As to some of the comments here about my method and motives, as I explain in my book, the idea is to distinguish between the exoteric discourse of feminism (what they say to the general public when arguing for policies or recruiting supporters) and the esoteric doctrine of the movement -- the beliefs shared by the Priesthood of the Temple Cult.
To understand what feminism actually is, it helps to study cults (Manson, Jonestown, Branch Davidians, etc.) and totalitarian movements, especially the history of Marxist-Leninist regimes or radical sects like the Weather Underground and the Baader-Meinhof Gang.
The "pop feminists" (Marcotte, Valenti, et. al.) are seldom asked to explain or defend feminist theory.
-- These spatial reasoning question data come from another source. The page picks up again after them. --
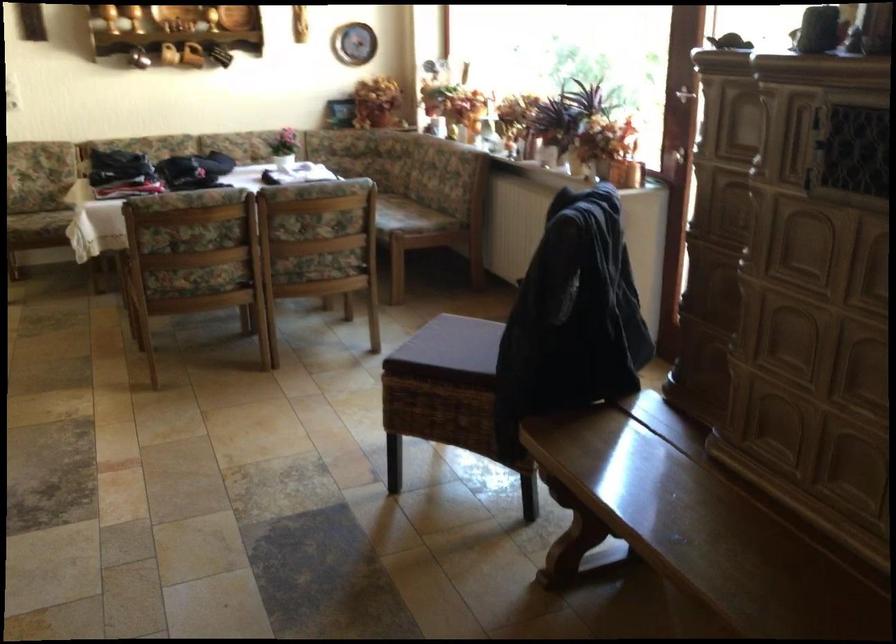
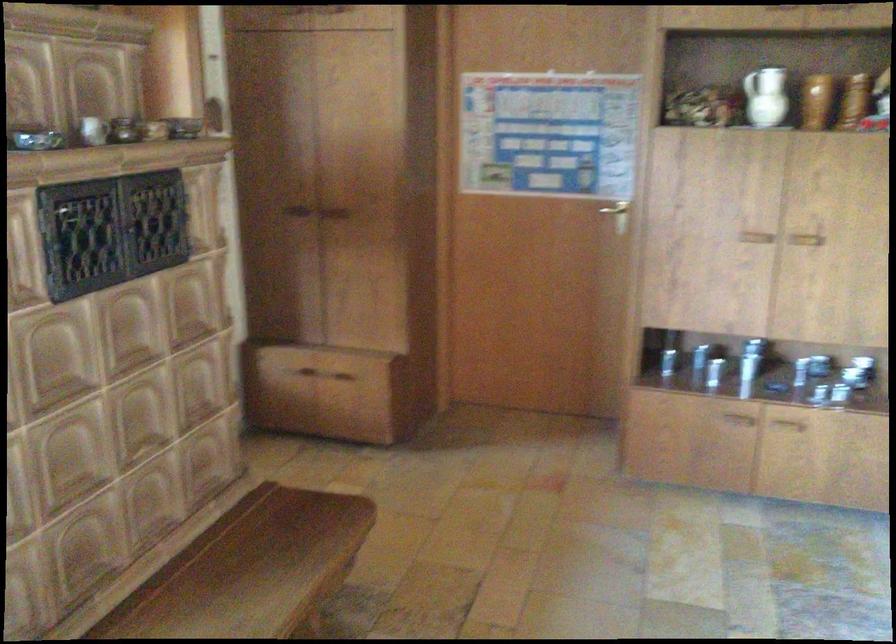
Locate, in the second image, the point that corresponds to the point at 789,574 in the first image.

(252, 570)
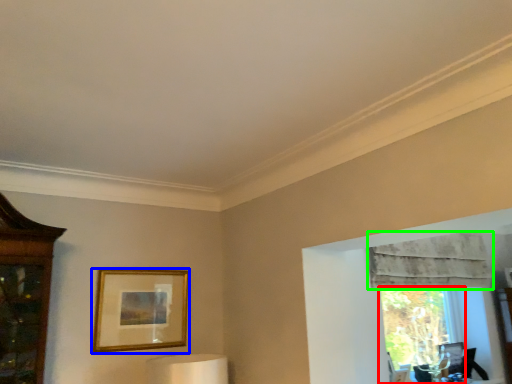
Question: Considering the real-world distances, which object is farthest from window (highlighted by a red box)? picture frame (highlighted by a blue box) or curtain (highlighted by a green box)?

Choices:
 (A) picture frame
 (B) curtain

Answer: (A)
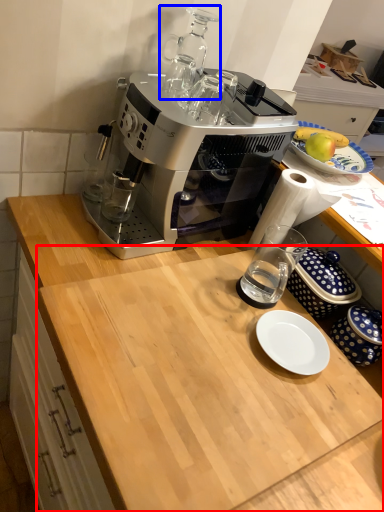
Question: Among these objects, which one is nearest to the camera, counter top (highlighted by a red box) or appliance (highlighted by a blue box)?

Choices:
 (A) counter top
 (B) appliance

Answer: (A)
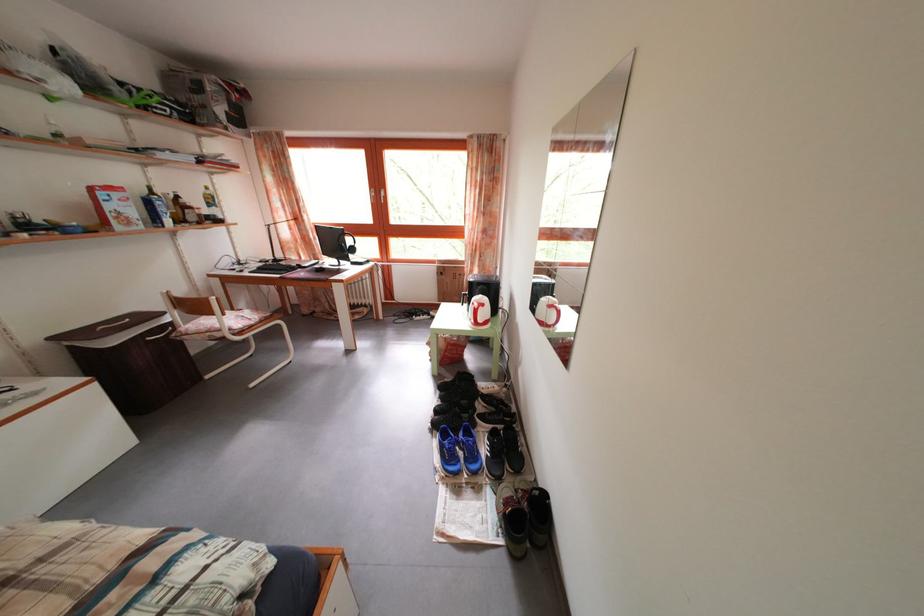
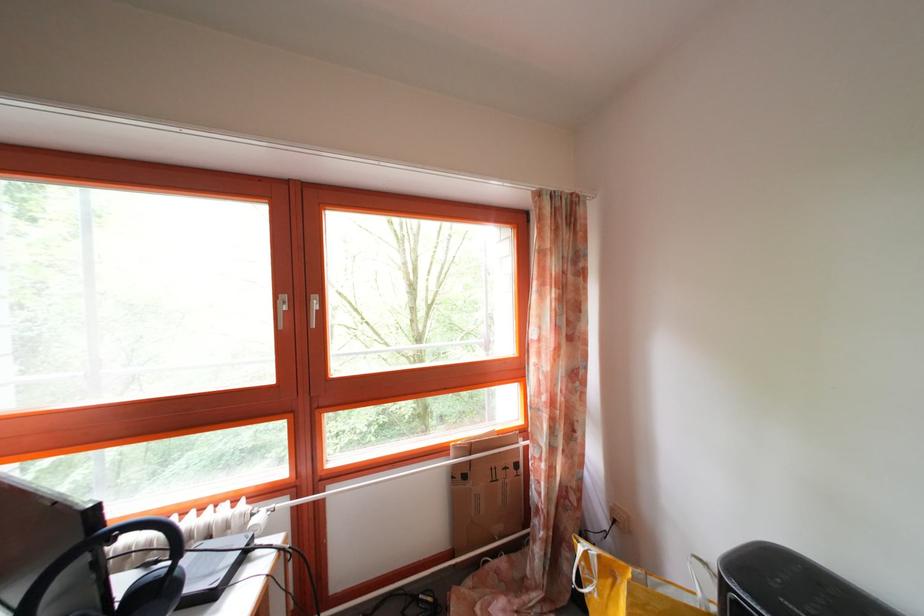
The point at (448, 281) is marked in the first image. Where is the corresponding point in the second image?

(472, 484)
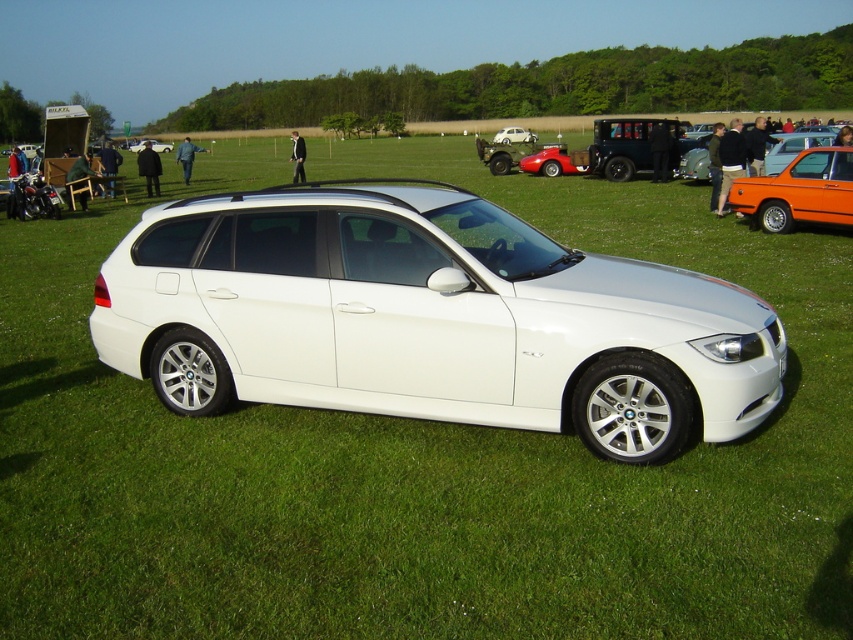
Can you confirm if metallic silver car at center is thinner than white matte hatchback at center?

Yes, metallic silver car at center is thinner than white matte hatchback at center.

Between metallic silver car at center and white matte hatchback at center, which one has less height?

white matte hatchback at center

Is point (531, 131) closer to camera compared to point (155, 148)?

No, it is not.

This screenshot has width=853, height=640. What are the coordinates of `metallic silver car at center` in the screenshot? It's located at (514, 134).

Between point (817, 134) and point (500, 140), which one is positioned in front?

Point (817, 134) is more forward.

You are a GUI agent. You are given a task and a screenshot of the screen. Output one action in this format:
    pyautogui.click(x=<x>, y=<y>)
    Task: Click on the metallic orange car at right
    
    Given the screenshot: What is the action you would take?
    point(792,148)

This screenshot has width=853, height=640. Describe the element at coordinates (792, 148) in the screenshot. I see `metallic orange car at right` at that location.

Which is below, metallic orange car at right or white matte hatchback at center?

Positioned lower is metallic orange car at right.

This screenshot has height=640, width=853. In order to click on metallic orange car at right in this screenshot , I will do `click(792, 148)`.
What do feminists mean by "male supremacy," for example? Or how does one distinguish between normal sexual attraction and "objectification"? My approach to the subject is to keep the focus on feminist ideology as it is taught in universities, because were it not for taxpayer-subsidized Women's Studies programs, this bizarre cult never could have gained such terrifying power in our culture.
As far as Blogger's concerned, StacyIsFree!
Hide yo' easily-triggered Twitter-ers.
As geeze man (and woman).
I'm 60 and I can tell you, since I didn't get married till in my 30s, women like to fuck just as much, if not more, than men.
Domination.... hahaha. They like it on top, on bottom, backside, and sideways.
Several of them had their cloths off faster than me.
Feminist are just stuck up hags.
Very well stated, Robert Stacy McCain. Thank you.
@ Sebastian: I think you are correct.
Mr. McCain,
I would pay to see you lecture at a university.
No one else has made such a complete existential critique of womens studies departments.
The reaction will be interesting.
As far as I can tell there has been no serious apologia from the academic world of the substance of the field of womens studies against your critique.
Maybe it would take that - a lecture on their turf - to flush them out.
Gabriel,
"Clinton is a popular feminist--feminism is all wage gaps, glass ceilings, government-mandated family leave and child care."
And killing babies. You must not omit that vital plank!
Hillary Clinton is not Andrea Dworkin
Of course she's not....she's Cruella De Vil.